- Zimbabwe / Afghanistan
- Dates: 27 January – 26 February 2017
- Captains: Graeme Cremer / Asghar Stanikzai

One Day International series
- Results: Afghanistan won the 5-match series 3–2
- Most runs: Solomon Mire (108) / Rahmat Shah Zurmatai (145)
- Most wickets: Christopher Mpofu (12) / Rashid Khan (10) Mohammad Nabi (10)

LA series
- Result: Afghanistan won the 5-match series 4–1
- Most runs: Ryan Burl (266) / Shafiqullah (156)
- Most wickets: Tendai Chatara (6) Nathan Waller (6) / Nawaz Khan (11)

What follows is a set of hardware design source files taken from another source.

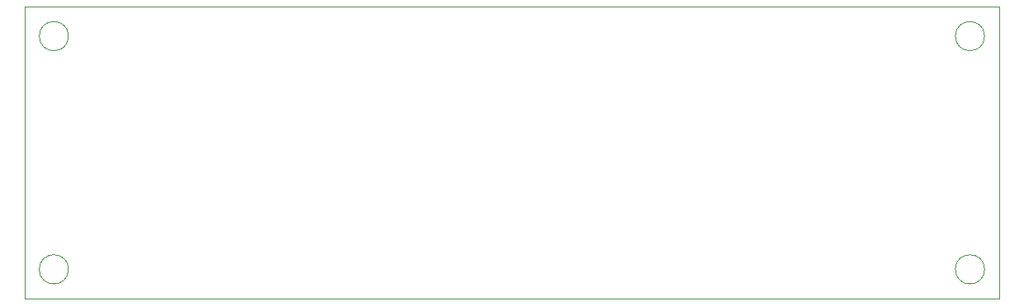
<source format=gbr>
%TF.GenerationSoftware,KiCad,Pcbnew,8.0.0*%
%TF.CreationDate,2024-03-26T18:15:11+09:00*%
%TF.ProjectId,led-board,6c65642d-626f-4617-9264-2e6b69636164,rev?*%
%TF.SameCoordinates,Original*%
%TF.FileFunction,Profile,NP*%
%FSLAX46Y46*%
G04 Gerber Fmt 4.6, Leading zero omitted, Abs format (unit mm)*
G04 Created by KiCad (PCBNEW 8.0.0) date 2024-03-26 18:15:11*
%MOMM*%
%LPD*%
G01*
G04 APERTURE LIST*
%TA.AperFunction,Profile*%
%ADD10C,0.050000*%
%TD*%
G04 APERTURE END LIST*
D10*
X209200000Y-90900000D02*
G75*
G02*
X206200000Y-90900000I-1500000J0D01*
G01*
X206200000Y-90900000D02*
G75*
G02*
X209200000Y-90900000I1500000J0D01*
G01*
X110700000Y-63900000D02*
X210700000Y-63900000D01*
X210700000Y-93900000D01*
X110700000Y-93900000D01*
X110700000Y-63900000D01*
X115200000Y-90900000D02*
G75*
G02*
X112200000Y-90900000I-1500000J0D01*
G01*
X112200000Y-90900000D02*
G75*
G02*
X115200000Y-90900000I1500000J0D01*
G01*
X115200000Y-66900000D02*
G75*
G02*
X112200000Y-66900000I-1500000J0D01*
G01*
X112200000Y-66900000D02*
G75*
G02*
X115200000Y-66900000I1500000J0D01*
G01*
X209200000Y-66900000D02*
G75*
G02*
X206200000Y-66900000I-1500000J0D01*
G01*
X206200000Y-66900000D02*
G75*
G02*
X209200000Y-66900000I1500000J0D01*
G01*
M02*

</source>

= Afghan cricket team in Zimbabwe in 2016–17 =

International cricket tour

The Afghan cricket team toured Zimbabwe in January and February 2017. The tour consisted of five One Day International (ODI) matches. Ahead of the ODI series, the Afghanistan A cricket team played five "unofficial" List A ODIs against Zimbabwe A. Afghanistan won the List A series 4–1 and the ODI series 3–2.

Prior to the start of the ODI matches, Zimbabwe Cricket brought forward the fixtures in their domestic List A completion, the 2016–17 Pro50 Championship, in preparation for the tour.

==Squads==

ODIs
| Zimbabwe | Afghanistan |
| Graeme Cremer (c); Ryan Burl; Tendai Chatara; Elton Chigumbura; Craig Ervine; Peter Moor (wk); Hamilton Masakadza; Wellington Masakadza; Solomon Mire; Christopher Mpofu; Carl Mumba; Tarisai Musakanda; Richard Ngarava; Sikandar Raza; Donald Tiripano; Malcolm Waller; Nathan Waller; | Asghar Stanikzai (c); Farid Ahmad; Aftab Alam; Amir Hamza; Ihsanullah; Karim Janat; Rashid Khan; Mohammad Nabi; Gulbadin Naib; Hashmatullah Shahidi; Mohammad Shahzad (wk); Samiullah Shinwari; Dawlat Zadran; Najibullah Zadran; Noor Ali Zadran; Rahmat Shah Zurmatai; |

Hamilton Masakadza was added to Zimbabwe's squad ahead of the 2nd ODI.